II. Ростовцев у Николая

We use cookies. Read the Privacy and Cookie Policy

II. Ростовцев у Николая

Простому поручику попасть к великому князю было нелегко — но Р. исхитрился: найдя дежурного флигель-адъютанта, попросил доложить его высочеству, что генерал Бистром прислал пакет в собственные руки.

Великий князь вышел, принял заранее приготовленные бумаги и велел Ростовцеву ожидать.

В пакете Николай нашел пламенное послание, где Ростовцев умолял «не почитать его ни презренным льстецом, ни коварным доносчиком», он же сам убежден, что к Николаю — «человеку, отвергшему корону, как к человеку истинно благородному, можно иметь полную доверенность».

Копию своего послания Р. сохранил и после кое-кому показывал. Смысл записки был прост: вы весьма многих против себя раздражили: для себя самого и вашей славы погодите царствовать; «противу вас должно таиться возмущение; оно вспыхнет при новой присяге».

Ростовцев еще умолял Николая ехать самому в Варшаву и просить брата на царство, а ежели не согласится — «то пусть всенародно, на площади, провозгласит вас своим государем».

В конце письма Ростовцев просил казни, если его действия будут сочтены слишком дерзкими; если же поступок будет найден похвальным — он заклинал не награждать ничем: «пусть останусь я бескорыстен и благороден в глазах ваших и моих собственных».

Затем последовала сцена, о которой со всей достоверностью могли судить только два ее участника, но теперь в живых остался один, а именно — Яков Ростовцев. По его словам, Николай Павлович позвал поручика к себе, запер обе двери в кабинете и расцеловал Ростовцева: «Вот чего ты достоин; такой правды я не слыхал никогда!»

Ростовцев все повторял, что он пришел без всякой корысти, Николай отвечал комплиментами, — но при том осторожно выспрашивал о заговоре.

Ростовцев ни одного имени не назвал, но уверенно говорил о немалой опасности.[23] Николай, наоборот, был довольно откровенен, жаловался на Константина, который не хочет приезжать в Петербург и проч. Под конец Николай говорил: «Мой друг, ежели нужно умереть — умрем вместе»; впрочем, попросил ни слова не говорить «до времени» Карлу Ивановичу Бистрому. Последнее обстоятельство не имеет ясных объяснений; действиями старого генерала в роковой день 14 декабря Николай был очень недоволен и, возможно, вообще не слишком доверял своему окружению, справедливо подозревая, сколь многие хотят Константина.

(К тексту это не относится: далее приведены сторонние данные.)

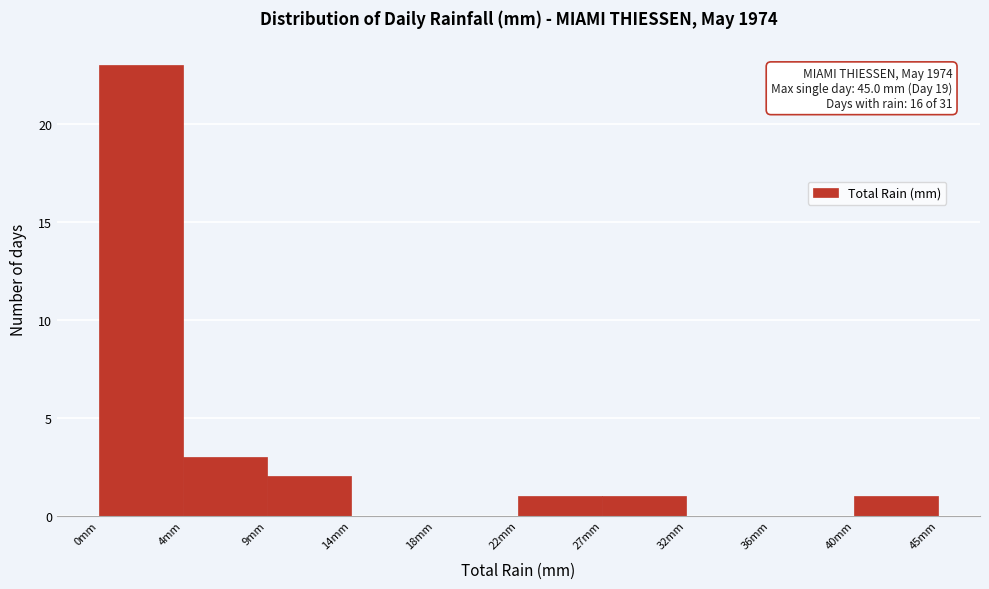

Reading left to right, list all the values displayed in this chart.

0mm=23	4mm=3	9mm=2	14mm=0	18mm=0	22mm=1	27mm=1	32mm=0	36mm=0	40mm=1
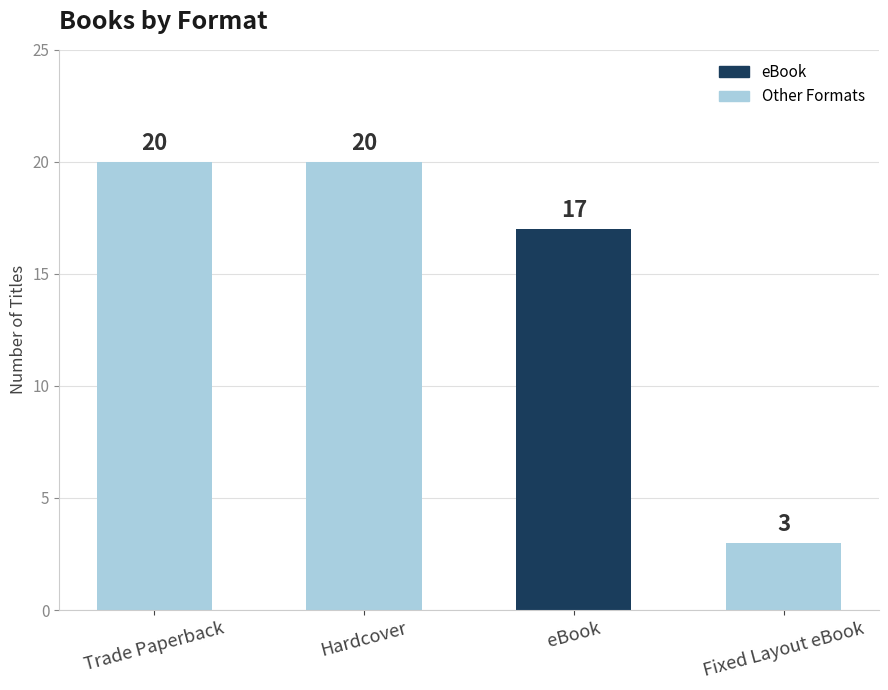

True or false: the data shows 4 at Fixed Layout eBook.

False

Так окончилось это свидание.

Ростовцев позже говорил, и не раз, что его откровенность, в сущности, никак не повлияла на раскрытие и подавление заговора. Действительно, именно в тот день, 12 декабря, Николай уже имел предупреждение о мятежниках, пришедшее из Таганрога (Ростовцеву об этом, конечно, не было сказано ни слова). Генерал Дибич в бумагах умершего Александра нашел список мятежников и тут же отправил его в Петербург…

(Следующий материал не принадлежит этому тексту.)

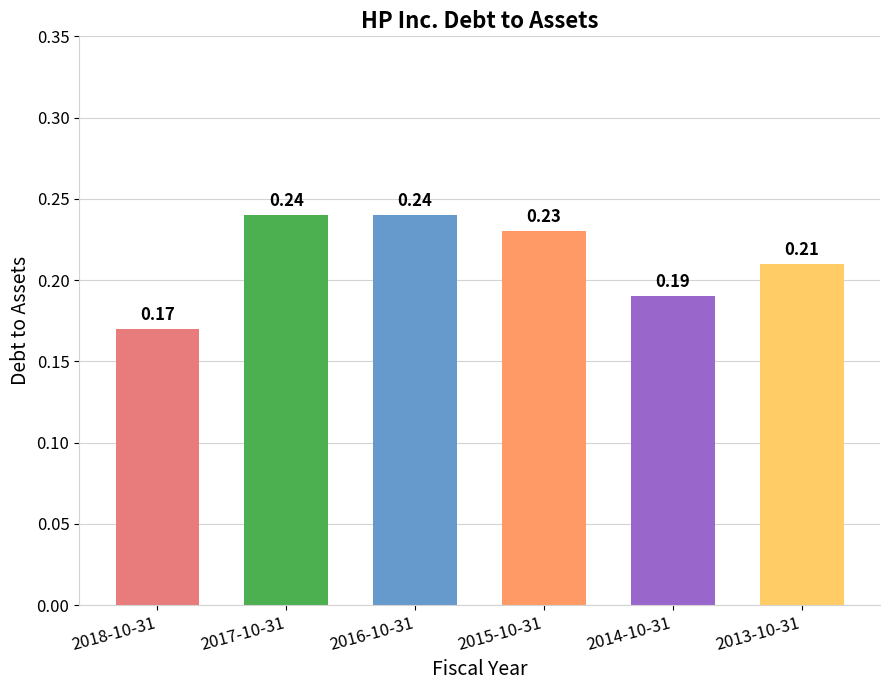

What is the label of the 3rd bar from the right?

2015-10-31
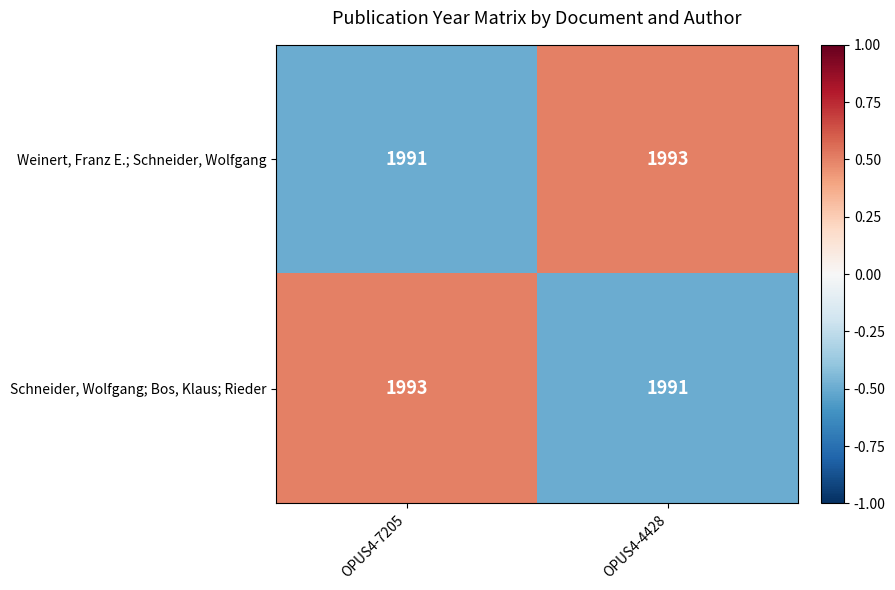

The Weinert, Franz E.; Schneider, Wolfgang series shows 2626 at OPUS4-7205. True or false?

False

Но все же встреча с Яковом Ростовцевым принесла Николаю много пользы: ведь это было свежее предупреждение уже из самой столицы. К тому же прямо объявлялось, что сигналом к бунту явится вторая присяга. И не оттого ли часть гвардейского корпуса присягала так рано — раньше, чем ожидали заговорщики?

Но об этом еще будет сказано в дальнейшем.